▶ [Exercise brief] Please copy everything from "山かすむ月一時に館立て Yama kasumu" down to "5-7-5 syllable pattern." in the linked-verse text, swapping "syllable pattern" for "syllable scheme".

山かすむ月一時に館立て Yama kasumu tsuki itsu toki ni ie tachite Spring mists rising from the mountain

shroud the evening moon above the hall

These poems I have been posting are all part of one massive linked-verse poetry session (think something along the lines of rapper’s freestyle-battle–that’s actually a pretty accurate comparison). The first poet, Kakei (荷兮), gave us the the initial stanza (in the 5-7-5 syllable pattern). The next poet, Jūgo (重五), gave us the 2nd stanza in a 7-7 syllable pattern continuing the spring theme introduced by Kakei. Now, the third poet, Ūto (雨桐), gives us the 3rd stanza again in the 5-7-5 syllable pattern.

Itsutoki/ittoki and ie gave me some problems. There meanings don’t precisely come out in my translation. Itsutoki/ittoki [一時] is about midnight to 2:00 am. (if I’m not mistaken…??) The other, ie [館] I just translated as “hall,” but it could mean a hall/large building on a temple-grounds, or a lodge for travelers.

▶ [Supplied entries]
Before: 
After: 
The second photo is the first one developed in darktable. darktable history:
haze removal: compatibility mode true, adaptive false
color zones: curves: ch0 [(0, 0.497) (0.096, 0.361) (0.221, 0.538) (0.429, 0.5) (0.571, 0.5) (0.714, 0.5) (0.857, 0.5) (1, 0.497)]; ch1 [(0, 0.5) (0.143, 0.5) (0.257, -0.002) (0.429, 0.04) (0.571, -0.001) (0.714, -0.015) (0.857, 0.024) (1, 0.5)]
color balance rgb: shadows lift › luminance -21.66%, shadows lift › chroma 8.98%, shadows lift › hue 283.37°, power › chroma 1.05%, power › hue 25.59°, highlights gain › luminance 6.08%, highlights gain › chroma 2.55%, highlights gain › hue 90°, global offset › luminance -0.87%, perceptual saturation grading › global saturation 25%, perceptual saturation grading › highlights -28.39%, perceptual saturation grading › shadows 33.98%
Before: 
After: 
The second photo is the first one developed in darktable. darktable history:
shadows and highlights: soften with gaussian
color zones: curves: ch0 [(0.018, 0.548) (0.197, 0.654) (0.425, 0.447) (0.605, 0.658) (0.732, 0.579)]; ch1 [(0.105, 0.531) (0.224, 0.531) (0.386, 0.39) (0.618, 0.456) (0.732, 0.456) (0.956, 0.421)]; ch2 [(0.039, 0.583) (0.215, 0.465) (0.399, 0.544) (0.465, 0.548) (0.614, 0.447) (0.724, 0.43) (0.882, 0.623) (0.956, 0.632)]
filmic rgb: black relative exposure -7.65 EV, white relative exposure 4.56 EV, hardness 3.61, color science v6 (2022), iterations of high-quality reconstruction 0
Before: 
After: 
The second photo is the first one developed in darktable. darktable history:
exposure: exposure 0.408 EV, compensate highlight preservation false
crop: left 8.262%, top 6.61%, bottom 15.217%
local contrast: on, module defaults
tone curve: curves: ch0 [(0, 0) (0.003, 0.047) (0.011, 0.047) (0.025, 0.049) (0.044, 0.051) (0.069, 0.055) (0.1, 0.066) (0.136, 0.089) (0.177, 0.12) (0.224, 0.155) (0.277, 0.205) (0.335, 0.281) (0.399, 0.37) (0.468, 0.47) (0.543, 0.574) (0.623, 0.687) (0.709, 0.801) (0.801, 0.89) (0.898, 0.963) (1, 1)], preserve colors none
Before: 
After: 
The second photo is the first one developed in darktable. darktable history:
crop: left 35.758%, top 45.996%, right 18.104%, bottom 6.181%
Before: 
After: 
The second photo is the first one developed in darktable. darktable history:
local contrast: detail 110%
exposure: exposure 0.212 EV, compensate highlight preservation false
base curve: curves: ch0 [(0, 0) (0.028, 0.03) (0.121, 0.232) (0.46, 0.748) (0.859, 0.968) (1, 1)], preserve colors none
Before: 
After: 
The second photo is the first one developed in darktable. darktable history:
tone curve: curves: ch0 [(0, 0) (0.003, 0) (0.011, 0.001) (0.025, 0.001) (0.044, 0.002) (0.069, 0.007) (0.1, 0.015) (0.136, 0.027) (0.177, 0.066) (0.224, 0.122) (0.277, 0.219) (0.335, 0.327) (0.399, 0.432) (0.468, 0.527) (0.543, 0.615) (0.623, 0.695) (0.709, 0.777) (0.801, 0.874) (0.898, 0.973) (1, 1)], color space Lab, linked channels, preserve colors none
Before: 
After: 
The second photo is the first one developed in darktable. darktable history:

▶ [Solution to the problem]
山かすむ月一時に館立て Yama kasumu tsuki itsu toki ni ie tachite Spring mists rising from the mountain

shroud the evening moon above the hall

These poems I have been posting are all part of one massive linked-verse poetry session (think something along the lines of rapper’s freestyle-battle–that’s actually a pretty accurate comparison). The first poet, Kakei (荷兮), gave us the the initial stanza (in the 5-7-5 syllable scheme). The next poet, Jūgo (重五), gave us the 2nd stanza in a 7-7 syllable scheme continuing the spring theme introduced by Kakei. Now, the third poet, Ūto (雨桐), gives us the 3rd stanza again in the 5-7-5 syllable scheme.